Sebagai salah satu ahli di bidang media, Prof. Dra. Rachmah Ida, M.Com., Ph.D., Guru Besar Media Fakultas Ilmu Sosial dan Ilmu Politik (FISIP) Universitas Airlangga (UNAIR), menilai bahwa Kemkomdigi harus bersikap lebih tegas dalam menghadapi situasi ini. Menurutnya, jika sudah ada surat pemanggilan yang dikeluarkan, maka perlu ada respons dari pihak platform yang tidak mematuhi aturan.
“Saya rasa jika Komdigi sudah melayangkan surat pemanggilan lalu YouTube beberapa kali mangkir, saya rasa Komdigi harus tegas. Artinya, jika memang aturan itu diterapkan pada semua platform, tidak tebang pilih, ya YouTube berarti harus tetap mengikuti apa-apa yang ditegaskan oleh Komdigi,” ujar Ida kepada wartawan.
Ida menegaskan bahwa dalam kondisi seperti ini, Kemkomdigi harus segera membuat langkah tegas tanpa mengulur waktu atau memberikan tenggat sanksi yang terlalu lama.
“Nah sekarang tinggal Komdiginya. Komdigi apakah akan tetap stern dalam arti ini kokoh bahwa YouTube harus datang atau harus menunjukkan kepatuhannya untuk menerapkan aturan yang sudah ditetapkan ataukah Komdigi masih memberikan terus menerus mengulur-ulur? Jika itu terus-terus dilakukan ya YouTube tentu saja tidak akan melakukan itu,” paparnya.
Ia juga memberikan contoh dari negara lain yang telah menerapkan kebijakan serupa. Salah satunya adalah larangan gulir tak terbatas (infinite scroll) pada beberapa platform yang dinilai membahayakan anak-anak.
“Nah seperti yang baru-baru terjadi ya, kalau tidak salah di salah satu negara di Eropa ya yang pemerintahnya kemudian melarang beberapa platform seperti TikTok dan sebagainya untuk tidak melakukan seperti infinite scroll ya kalau tidak salah karena itu membahayakan atau velocity scroll kalau tidak salah, karena itu membahayakan anak-anak,” tuturnya.
Ida menilai bahwa jika kebijakan tersebut diterapkan secara tegas, bukan tidak mungkin platform-platform yang menjadi target kebijakan akan acuh terhadap peraturan yang berlaku.
“Nah kalau itu tegas dilakukan otomatis semuanya akan ikut gitu ya. Kita pemerintahan kuat deh kayaknya karena platform harus mengikuti tadi seperti apa yang saya katakan di atas gitu,” katanya.
“Jadi menurut saya jika eh YouTube mangkir itu berarti bahwa YouTube itu akan mengelak atau menolak atau ignoring peraturan eh PP Tunas, saya rasa YouTube sudah tahu konsekuensinya gitu,” imbuhnya.
Ia menambahkan bahwa ketidaktegasan terhadap sanksi yang diberikan dapat dilihat dari pengalaman sebelumnya terhadap penerapan kebijakan yang sudah pernah dilakukan.
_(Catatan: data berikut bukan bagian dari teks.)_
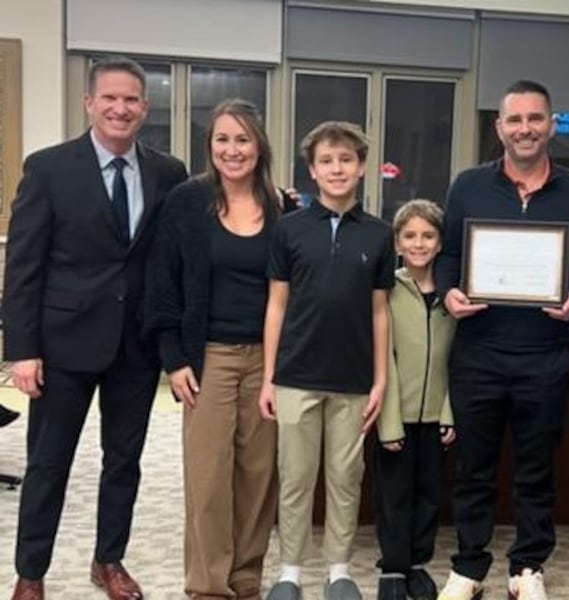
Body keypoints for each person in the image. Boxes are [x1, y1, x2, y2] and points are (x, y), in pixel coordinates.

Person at [2, 56, 187, 600]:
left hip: (135, 346)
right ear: (89, 103)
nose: (119, 108)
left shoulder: (168, 173)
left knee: (123, 463)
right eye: (109, 97)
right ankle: (30, 573)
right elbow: (23, 266)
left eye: (131, 99)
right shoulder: (49, 168)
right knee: (48, 464)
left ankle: (109, 560)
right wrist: (21, 350)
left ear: (145, 108)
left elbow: (177, 250)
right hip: (63, 344)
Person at [434, 80, 569, 600]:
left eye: (535, 118)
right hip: (478, 352)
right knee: (474, 468)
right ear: (499, 127)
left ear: (551, 125)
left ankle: (528, 567)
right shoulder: (468, 186)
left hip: (545, 355)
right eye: (515, 119)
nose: (525, 128)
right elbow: (447, 256)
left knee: (537, 468)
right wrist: (449, 292)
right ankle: (469, 566)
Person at [144, 99, 294, 600]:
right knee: (208, 480)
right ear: (210, 146)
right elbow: (162, 283)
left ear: (260, 146)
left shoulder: (282, 208)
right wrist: (173, 358)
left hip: (267, 361)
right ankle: (209, 586)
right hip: (207, 357)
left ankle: (245, 580)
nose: (233, 150)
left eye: (243, 139)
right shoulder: (187, 201)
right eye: (223, 139)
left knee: (257, 478)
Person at [258, 121, 395, 600]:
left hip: (354, 379)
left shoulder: (379, 234)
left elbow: (380, 311)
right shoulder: (288, 229)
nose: (337, 169)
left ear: (361, 167)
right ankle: (290, 572)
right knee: (295, 477)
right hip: (295, 374)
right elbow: (276, 305)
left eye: (346, 160)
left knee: (345, 478)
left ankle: (339, 570)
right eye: (326, 161)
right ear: (312, 170)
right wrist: (269, 378)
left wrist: (380, 380)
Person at [375, 199, 456, 600]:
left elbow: (457, 361)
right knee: (394, 495)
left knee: (428, 494)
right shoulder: (387, 291)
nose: (419, 243)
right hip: (397, 416)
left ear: (440, 242)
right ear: (397, 242)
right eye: (410, 236)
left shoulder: (452, 296)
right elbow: (383, 360)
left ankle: (418, 564)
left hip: (436, 415)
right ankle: (393, 567)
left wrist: (448, 413)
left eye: (428, 235)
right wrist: (388, 422)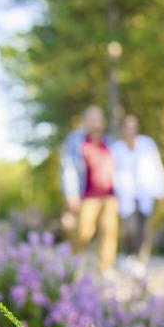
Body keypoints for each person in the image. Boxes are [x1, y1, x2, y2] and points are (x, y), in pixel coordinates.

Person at [60, 105, 118, 274]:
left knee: (109, 233)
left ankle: (105, 267)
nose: (95, 123)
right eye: (91, 119)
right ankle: (74, 264)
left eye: (98, 119)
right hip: (86, 196)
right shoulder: (75, 141)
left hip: (109, 196)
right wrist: (71, 193)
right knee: (82, 233)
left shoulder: (110, 142)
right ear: (85, 121)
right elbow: (68, 168)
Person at [111, 114, 164, 278]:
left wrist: (159, 190)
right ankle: (128, 256)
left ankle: (139, 260)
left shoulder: (147, 144)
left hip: (145, 193)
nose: (130, 130)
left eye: (133, 126)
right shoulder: (116, 148)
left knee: (143, 229)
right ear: (122, 129)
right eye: (127, 127)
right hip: (125, 194)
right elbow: (112, 173)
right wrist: (113, 195)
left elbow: (157, 166)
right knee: (129, 228)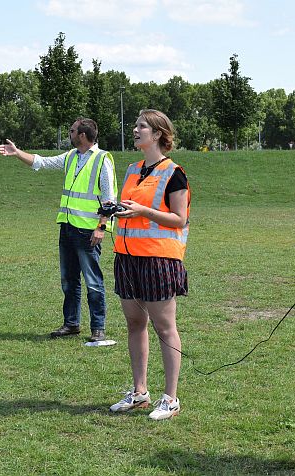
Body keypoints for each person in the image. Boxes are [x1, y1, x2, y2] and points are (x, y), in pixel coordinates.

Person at [0, 119, 116, 342]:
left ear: (82, 135)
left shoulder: (102, 159)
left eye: (71, 130)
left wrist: (101, 227)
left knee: (93, 282)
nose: (68, 134)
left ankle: (98, 328)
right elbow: (41, 162)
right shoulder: (71, 156)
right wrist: (17, 153)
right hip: (68, 228)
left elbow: (109, 198)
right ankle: (71, 323)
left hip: (88, 231)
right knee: (69, 280)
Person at [108, 109, 190, 421]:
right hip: (127, 256)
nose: (135, 129)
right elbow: (132, 208)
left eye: (142, 126)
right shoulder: (132, 169)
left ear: (157, 134)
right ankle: (139, 392)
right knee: (133, 322)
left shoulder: (174, 173)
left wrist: (143, 211)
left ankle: (170, 398)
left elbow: (179, 219)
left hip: (159, 258)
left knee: (164, 327)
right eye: (136, 125)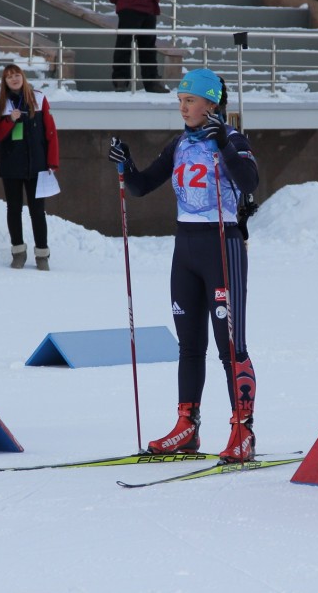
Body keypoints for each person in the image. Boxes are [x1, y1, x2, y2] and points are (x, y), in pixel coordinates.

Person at [108, 68, 260, 462]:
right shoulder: (179, 144)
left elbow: (249, 181)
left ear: (211, 103)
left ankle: (243, 431)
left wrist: (224, 144)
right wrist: (125, 165)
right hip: (186, 250)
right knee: (190, 347)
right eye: (179, 100)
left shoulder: (231, 138)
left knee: (231, 347)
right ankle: (187, 427)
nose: (183, 107)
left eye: (189, 100)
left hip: (221, 247)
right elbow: (142, 187)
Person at [0, 63, 59, 271]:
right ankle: (18, 252)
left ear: (23, 76)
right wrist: (10, 120)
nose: (14, 79)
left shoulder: (39, 98)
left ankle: (42, 254)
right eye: (9, 76)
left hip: (37, 165)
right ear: (5, 81)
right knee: (14, 209)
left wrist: (52, 161)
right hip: (12, 165)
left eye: (16, 74)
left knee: (38, 211)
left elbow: (51, 132)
“Saya enggak tahu apakah nantinya akan ditutup gitu misalnya, atau YouTube merasa enggak apa-apa nanti ditutup, mau ditutup nanti pasti akan dibuka lagi. Nah seperti itu jika pernah ada pengalaman yang YouTube Indonesia pernah hadapi lalu memudahkan YouTube Indonesia kala itu ya berarti itu yang dimain-mainkan oleh mereka atau mereka mungkin mengulur-ngulur waktu gitu untuk tidak memenuhi aturan itu,” pungkasnya.
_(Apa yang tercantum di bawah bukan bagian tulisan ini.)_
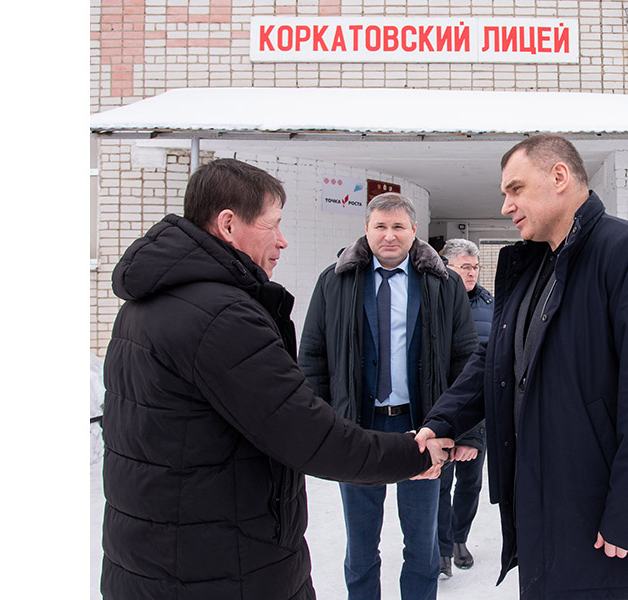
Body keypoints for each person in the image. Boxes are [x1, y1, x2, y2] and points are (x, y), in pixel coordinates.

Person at [100, 159, 452, 600]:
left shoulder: (146, 305)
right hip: (220, 564)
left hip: (157, 556)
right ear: (229, 224)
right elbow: (304, 430)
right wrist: (412, 456)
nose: (282, 240)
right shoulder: (221, 317)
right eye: (273, 224)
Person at [415, 135, 628, 599]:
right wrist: (443, 420)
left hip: (604, 520)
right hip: (542, 508)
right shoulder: (533, 266)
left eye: (515, 189)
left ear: (559, 176)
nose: (506, 206)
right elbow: (496, 358)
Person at [299, 193, 478, 600]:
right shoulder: (335, 281)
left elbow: (465, 359)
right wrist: (321, 427)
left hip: (422, 430)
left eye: (398, 226)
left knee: (422, 544)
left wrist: (466, 431)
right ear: (366, 229)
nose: (389, 235)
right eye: (380, 226)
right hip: (357, 429)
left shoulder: (443, 284)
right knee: (361, 546)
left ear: (414, 231)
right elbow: (312, 356)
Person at [436, 238, 494, 578]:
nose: (471, 273)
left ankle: (459, 538)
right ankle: (442, 548)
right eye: (464, 267)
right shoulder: (432, 300)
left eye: (475, 267)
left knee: (470, 483)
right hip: (441, 410)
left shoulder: (491, 304)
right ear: (446, 266)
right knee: (440, 483)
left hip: (478, 413)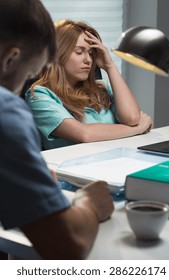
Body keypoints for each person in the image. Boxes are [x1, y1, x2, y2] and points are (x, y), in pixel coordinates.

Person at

Sebelumnya, Menteri Komunikasi dan Digital Meutya Hafid menyebut ada dua platform yang belum patuh terhadap implementasi PP Tunas. Keduanya adalah Roblox dan YouTube.
Dalam penerapannya, total ada delapan platform yang diminta patuh terhadap aturan Komdigi tersebut. Enam di antaranya sudah berkomitmen untuk patuh yakni X, Bigo Live, Instagram, Facebook, Threads, serta TikTok.
“Kami akan terus berkomunikasi baik secara formal maupun apa informal dalam hal diskusi mengenai fitur dengan dua platform yang belum mematuhi, yaitu Roblox dan juga YouTube,” kata Meutya dalam konferensi pers.